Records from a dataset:
○ ○ ○

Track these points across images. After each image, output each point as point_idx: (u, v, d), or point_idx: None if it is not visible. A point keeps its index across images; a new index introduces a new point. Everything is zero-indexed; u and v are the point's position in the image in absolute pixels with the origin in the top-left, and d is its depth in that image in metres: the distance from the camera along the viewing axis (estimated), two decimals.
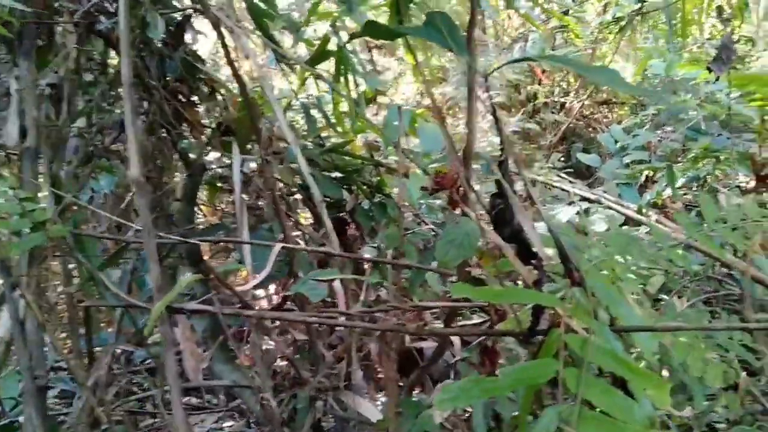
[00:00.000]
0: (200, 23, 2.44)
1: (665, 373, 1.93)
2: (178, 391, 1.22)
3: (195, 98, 2.48)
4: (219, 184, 2.86)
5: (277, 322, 2.18)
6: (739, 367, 1.90)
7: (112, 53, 2.37)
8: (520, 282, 1.17)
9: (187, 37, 2.43)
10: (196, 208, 3.29)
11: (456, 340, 2.21)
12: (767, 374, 1.96)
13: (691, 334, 1.41)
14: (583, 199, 3.30)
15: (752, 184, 3.04)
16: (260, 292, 2.79)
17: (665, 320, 1.51)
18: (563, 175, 4.16)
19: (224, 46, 1.95)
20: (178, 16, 2.38)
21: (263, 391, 1.71)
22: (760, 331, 1.89)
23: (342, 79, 2.42)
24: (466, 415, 1.90)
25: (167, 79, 2.33)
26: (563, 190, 3.61)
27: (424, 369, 1.97)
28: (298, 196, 2.71)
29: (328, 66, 2.56)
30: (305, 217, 3.08)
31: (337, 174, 2.63)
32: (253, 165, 2.47)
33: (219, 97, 2.51)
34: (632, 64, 6.76)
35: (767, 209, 1.64)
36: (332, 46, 2.41)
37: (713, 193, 3.15)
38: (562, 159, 5.70)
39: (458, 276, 1.50)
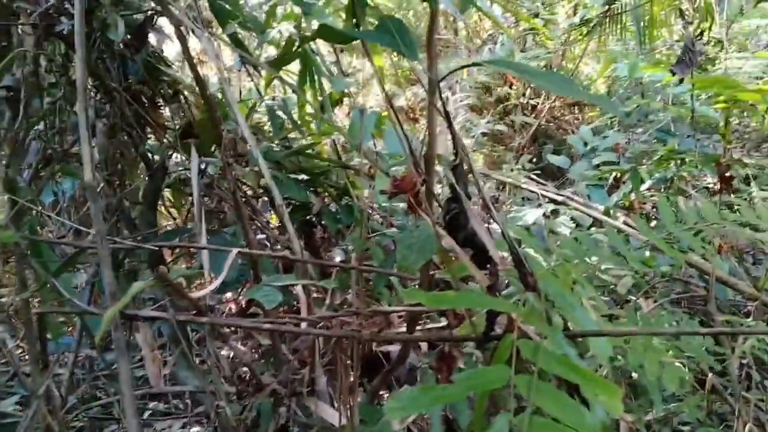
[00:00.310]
0: (169, 25, 2.41)
1: (634, 375, 1.94)
2: (131, 398, 1.20)
3: (159, 100, 2.44)
4: (183, 188, 2.82)
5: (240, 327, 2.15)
6: (707, 368, 1.91)
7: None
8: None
9: (153, 39, 2.40)
10: (166, 212, 3.25)
11: (423, 343, 2.20)
12: (732, 376, 1.98)
13: (647, 337, 1.42)
14: (552, 200, 3.30)
15: (719, 185, 3.06)
16: (229, 295, 2.76)
17: (625, 323, 1.51)
18: (533, 177, 4.17)
19: (184, 47, 1.92)
20: (141, 17, 2.35)
21: (218, 398, 1.68)
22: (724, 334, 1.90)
23: (308, 81, 2.40)
24: None
25: (129, 81, 2.30)
26: (531, 191, 3.61)
27: (388, 373, 1.95)
28: (267, 198, 2.69)
29: (295, 68, 2.54)
30: (275, 219, 3.05)
31: (304, 176, 2.60)
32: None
33: (183, 100, 2.47)
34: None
35: (733, 211, 1.65)
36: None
37: (679, 195, 3.17)
38: (533, 160, 5.72)
39: (422, 278, 1.49)
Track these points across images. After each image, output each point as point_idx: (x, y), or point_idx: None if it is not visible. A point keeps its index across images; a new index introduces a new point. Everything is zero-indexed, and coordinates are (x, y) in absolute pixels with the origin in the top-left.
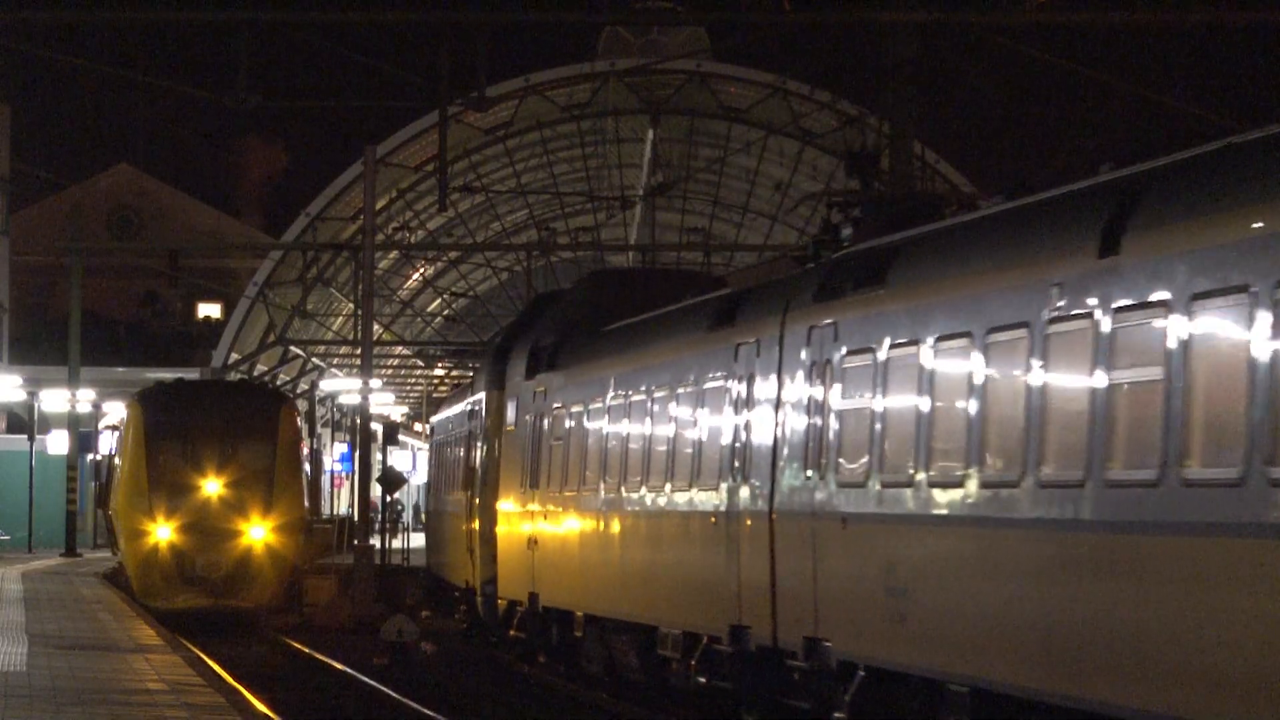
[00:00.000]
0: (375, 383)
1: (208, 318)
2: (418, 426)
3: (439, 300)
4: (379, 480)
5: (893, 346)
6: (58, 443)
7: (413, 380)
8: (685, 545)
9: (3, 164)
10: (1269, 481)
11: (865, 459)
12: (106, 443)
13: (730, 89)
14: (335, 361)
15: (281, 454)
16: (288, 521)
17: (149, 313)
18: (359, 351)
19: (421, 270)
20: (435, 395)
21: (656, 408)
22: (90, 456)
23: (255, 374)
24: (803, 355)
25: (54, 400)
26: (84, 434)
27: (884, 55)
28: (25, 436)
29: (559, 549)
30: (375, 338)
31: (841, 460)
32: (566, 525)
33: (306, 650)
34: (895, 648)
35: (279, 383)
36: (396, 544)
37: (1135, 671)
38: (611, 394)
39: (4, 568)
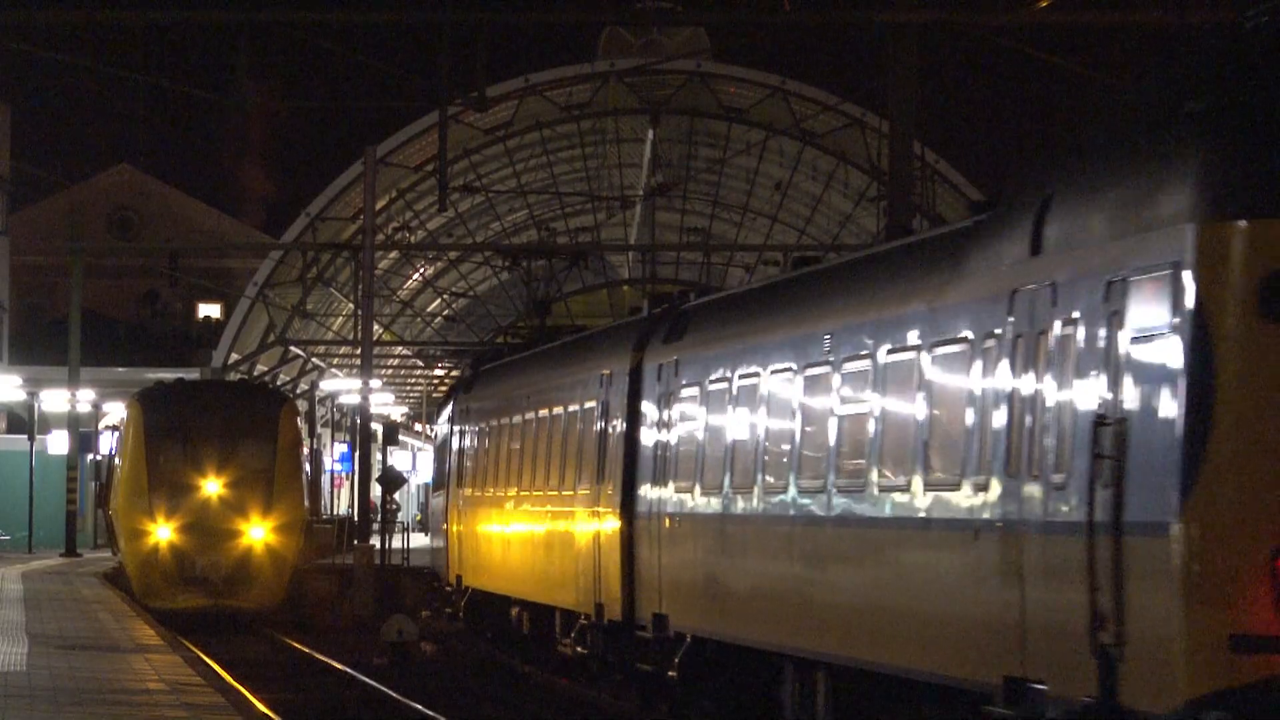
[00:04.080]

○ ○ ○

» Work to complete
Search the records for the string "image" and return every line in which it occurs.

» Written answer
Track these points across images. After each image, output each point as point_idx: (u, v, d), or point_idx: None if it is not visible. A point keeps its index across images; a new index introduces a new point. Everything is zero-indexed; u and v are the point's position in the image in absolute pixels with the origin in the top-left, and d is its depth in that image in metres: the distance from the camera along the viewing axis (estimated), two decimals.
Track these points across images. After each image, output each point as point_idx: (x, y), or point_idx: None if it is not visible. A point keeps its index across images; a new index introduces a new point. Everything is zero-indexed, and coordinates are (x, y) in absolute pixels with the origin in the top-left.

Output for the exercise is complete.